В каком-то смысле. Я из тех актеров, которым повезло с… костюмом. Нагота такой же костюм, как тот, что выбрал костюмер. На экране не тело. Это костюм для роли.
Некоторые критики считают, что испанцы в кино сделали свою якобы повышенную сексуальность предметом экспорта. Что они намеренно представляют себя персонажами с особенно могучим либидо. Что вы об этом думаете?
Ну это по сравнению со строгим протестантским миром. И американским пуризмом. В одной компании в Лос-Анджелесе я рассказала, что в моем детстве по субботам в жару папа врубал на магнитофоне оперы Бизе и Верди на полную мощь, мы все раздевались до трусов и так – под классику – драили квартиру… У всех там лица вытянулись. Но мы католики, у нас другое отношение и к телу, и ко всему, что с ним связано.
А Альмодовар? Не в том ли одна из причин его популярности, что он – с вашей помощью – так программно сосредоточился на «зове плоти»?
А по-моему, сблизил тело и душу. По-моему, его кино о том, что телесное, вопреки всем предубеждениям, в человеке не менее важно, чем духовное. Но я тут, конечно, не объективна. Педро, может быть, самый близкий мне человек. Наверняка, если в конце жизни я задумаюсь, кто они были, главные люди моей жизни, Педро будет одним из них. Я даже считаю, что у нас своего рода роман. Который не становится менее истинным от того, что секс в нем не замешан… И я так хорошо его понимаю… Вы ведь знаете: он из Ла-Манчи, из Кастильи, самого сердца Испании. У нас все общее. Даже его маму я чувствовала как свою. Она была человеком потрясающей силы, архетип сильной испанки, просто лорковская Бернарда Альба! Далекая от искусства простая женщина, она явно была художником в душе – всю жизнь режиссировала свою семью!

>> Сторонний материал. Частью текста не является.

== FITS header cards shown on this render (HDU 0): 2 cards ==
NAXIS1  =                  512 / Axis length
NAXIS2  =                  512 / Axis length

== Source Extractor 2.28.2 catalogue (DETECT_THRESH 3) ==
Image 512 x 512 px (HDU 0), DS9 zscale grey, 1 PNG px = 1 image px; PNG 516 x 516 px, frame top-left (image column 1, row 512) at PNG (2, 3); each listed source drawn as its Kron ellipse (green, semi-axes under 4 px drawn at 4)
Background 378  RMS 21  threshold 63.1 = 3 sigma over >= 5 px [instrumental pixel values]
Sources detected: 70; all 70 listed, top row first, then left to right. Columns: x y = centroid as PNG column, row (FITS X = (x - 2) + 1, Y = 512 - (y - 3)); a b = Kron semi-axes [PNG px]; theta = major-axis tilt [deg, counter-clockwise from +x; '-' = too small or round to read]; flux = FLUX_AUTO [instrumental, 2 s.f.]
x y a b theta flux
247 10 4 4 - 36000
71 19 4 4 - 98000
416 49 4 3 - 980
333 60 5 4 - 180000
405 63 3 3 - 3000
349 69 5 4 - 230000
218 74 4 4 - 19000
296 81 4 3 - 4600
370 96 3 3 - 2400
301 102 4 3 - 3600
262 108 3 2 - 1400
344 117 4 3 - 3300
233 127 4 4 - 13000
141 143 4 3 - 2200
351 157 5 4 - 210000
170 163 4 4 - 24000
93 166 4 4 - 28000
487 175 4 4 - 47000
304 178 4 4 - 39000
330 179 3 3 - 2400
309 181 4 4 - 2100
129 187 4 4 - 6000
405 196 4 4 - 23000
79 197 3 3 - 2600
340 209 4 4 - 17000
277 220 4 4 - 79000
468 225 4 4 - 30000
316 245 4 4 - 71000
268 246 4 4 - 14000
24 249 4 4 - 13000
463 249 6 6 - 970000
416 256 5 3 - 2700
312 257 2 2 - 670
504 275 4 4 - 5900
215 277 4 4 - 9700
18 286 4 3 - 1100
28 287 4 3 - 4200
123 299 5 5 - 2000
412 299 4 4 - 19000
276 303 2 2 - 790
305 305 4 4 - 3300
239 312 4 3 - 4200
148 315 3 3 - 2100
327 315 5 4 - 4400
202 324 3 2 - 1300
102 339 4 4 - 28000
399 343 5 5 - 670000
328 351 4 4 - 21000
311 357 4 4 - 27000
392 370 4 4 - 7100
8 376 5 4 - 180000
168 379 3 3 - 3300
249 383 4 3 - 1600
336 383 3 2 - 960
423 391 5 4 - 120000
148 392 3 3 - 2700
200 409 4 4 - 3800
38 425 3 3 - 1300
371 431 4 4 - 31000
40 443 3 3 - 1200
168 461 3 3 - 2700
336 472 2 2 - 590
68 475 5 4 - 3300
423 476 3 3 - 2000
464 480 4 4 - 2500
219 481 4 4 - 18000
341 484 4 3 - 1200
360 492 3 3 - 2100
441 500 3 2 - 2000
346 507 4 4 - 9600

Вы снимаетесь в клипах брата, купили дом в Мадриде рядом с маминым, разрабатываете мо- дели одежды вместе с сестрой. Вот сейчас рассказываете о родных, и понятно: ни успех, ни работа в Америке не отдалили вас от семьи. Вам не хочется впускать в свой круг чужих, неродных?
Нет, просто я близка с немногими. А без семьи своей я действительно не представляю жизни. Мои на меня просто жалуются – я, видите ли, слишком о них забочусь, преследую заботами. Брат говорит, что я своим желанием защитить его просто достала. Но он же младший, для меня его защищать так естественно! И серьезным ударом для меня было, когда родители семь лет назад сообщили, что разводятся. Понятно, я уже не дитя, а все равно мне было не по себе, в семье появилась трещина. Я не люблю трещин. Не люблю зияний, провалов. Поэтому стараюсь их в отношениях не допускать.
Но вы не раз расставались – с партнерами, с возлюбленными…
Да, как все. Но важно уйти из жизни человека, не оставив после себя пустоту.
Вы знаете способ, как не оставить после себя пустоту?
Не знаю, конечно. Но мне не все равно, что я оставляю после себя. Уже неплохо, вы не находите?